The reasons behind this drive, Baranchik says, are to be found in the country’s current economic difficulties and the likelihood that they will get worse over the next months, developments that almost certainly would undermine the support the Belarusian leader has generated on the basis of his past ability to maintain Belarusians’ standard of living.
Belarus’s foreign indebtedness has grown so rapidly over the last few months, the analyst says, that “several days ago A. Lukashenka [was forced] to sign a decree increasing the state debt limit from 9.5 to 12 billion dollars.” Moreover, the current economic situation means Mensk has had to put off its plans to sell euro-denominated bonds abroad.
Worse, Belarusian industries are increasingly unable to sell their production, with most of them having three to four months of unsold inventory, Baranchik continues. And “the lost of the Russian market [ — something that is happening now — ] is bringing with it especially great risks for the Belarusian economy.”
Mensk has been forced to reduce pensions over the last six months, and it has frozen wages and salaries, especially difficult that inflation is far higher than the 10 to 12 percent that the Belarusian government claims and that is hitting people at all levels of the income pyramid because of the rising cost of the standard market basket of goods.
Meanwhile, Baranchik says, the country’s gold reserve has fallen by 50 percent to only 11 billion US dollars, and it faces the threat of even greater losses if Moscow routes oil across Ukraine rather than Belarus and thus stops paying the transit fees on which Lukashenka and his regime have relied.
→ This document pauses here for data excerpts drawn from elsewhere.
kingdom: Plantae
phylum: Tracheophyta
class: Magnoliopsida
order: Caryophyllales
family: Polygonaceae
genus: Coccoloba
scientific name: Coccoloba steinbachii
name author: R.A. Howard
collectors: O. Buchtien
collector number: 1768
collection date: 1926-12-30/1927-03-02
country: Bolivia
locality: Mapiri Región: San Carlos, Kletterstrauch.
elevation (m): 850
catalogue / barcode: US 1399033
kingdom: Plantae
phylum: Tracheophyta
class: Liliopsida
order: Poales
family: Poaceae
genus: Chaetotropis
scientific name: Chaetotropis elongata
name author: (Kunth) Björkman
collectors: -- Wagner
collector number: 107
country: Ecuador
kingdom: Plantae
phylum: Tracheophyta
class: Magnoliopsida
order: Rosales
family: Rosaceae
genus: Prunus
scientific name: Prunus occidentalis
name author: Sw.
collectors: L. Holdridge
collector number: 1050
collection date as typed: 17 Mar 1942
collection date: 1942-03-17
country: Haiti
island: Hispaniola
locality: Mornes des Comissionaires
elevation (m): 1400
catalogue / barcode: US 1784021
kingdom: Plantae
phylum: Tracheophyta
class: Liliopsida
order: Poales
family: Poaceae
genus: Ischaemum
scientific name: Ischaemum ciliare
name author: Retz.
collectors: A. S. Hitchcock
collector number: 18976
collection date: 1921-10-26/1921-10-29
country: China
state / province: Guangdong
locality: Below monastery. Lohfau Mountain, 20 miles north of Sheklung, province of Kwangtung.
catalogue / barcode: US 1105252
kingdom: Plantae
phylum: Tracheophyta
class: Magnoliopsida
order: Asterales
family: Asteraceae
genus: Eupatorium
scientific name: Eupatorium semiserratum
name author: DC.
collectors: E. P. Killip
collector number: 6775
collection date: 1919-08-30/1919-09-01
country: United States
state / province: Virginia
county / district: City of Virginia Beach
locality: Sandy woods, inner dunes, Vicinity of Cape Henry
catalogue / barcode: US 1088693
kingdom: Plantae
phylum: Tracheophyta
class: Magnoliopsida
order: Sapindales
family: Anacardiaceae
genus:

Moscow has a particular interest in cutting back these payments because of “the adventurist foreign economic projects” Mensk has gotten involved with, including the purchase of Venezuelan oil, a product it doesn’t need and now can’t sell either to Europe or to Ukraine, following Kyiv’s rapprochement with the Russian Federation.
Even if Moscow does not stop all transit of oil, the Russian government this year will end its transfer of three to five billion US dollars a year. “Next year, these funds will not be coming” to Mensk. That almost certainly means that the standard of living of Belarusians will fall and that some of them will step up their efforts to oust Lukashenka.
In that event, Moscow would be unlikely to do anything to help the incumbent president, especially since he has refused to go along with Russian policy on many questions and has not shown any interest in building the union state with the Russian Federation that Belarusians have twice voted for.
Indeed, there have been rumors that Moscow might even be interested in orchestrating Lukashenka’s ouster (www.nr2.ru/policy/283265.html), although the likelihood that a successor to Lukashenka would be more pro-Russian and more anti-European than he has been off and on is far from certain.
Consequently, because of these economic trends and his personal fears, Lukashenka is circling the wagons much as the leaders of North Korea have done. But it is clear that his past bet on “economic nationalism” and “self-sufficiency” has not worked and that even before the presidential elections, the Belarusian president may be forced to declare his country in default.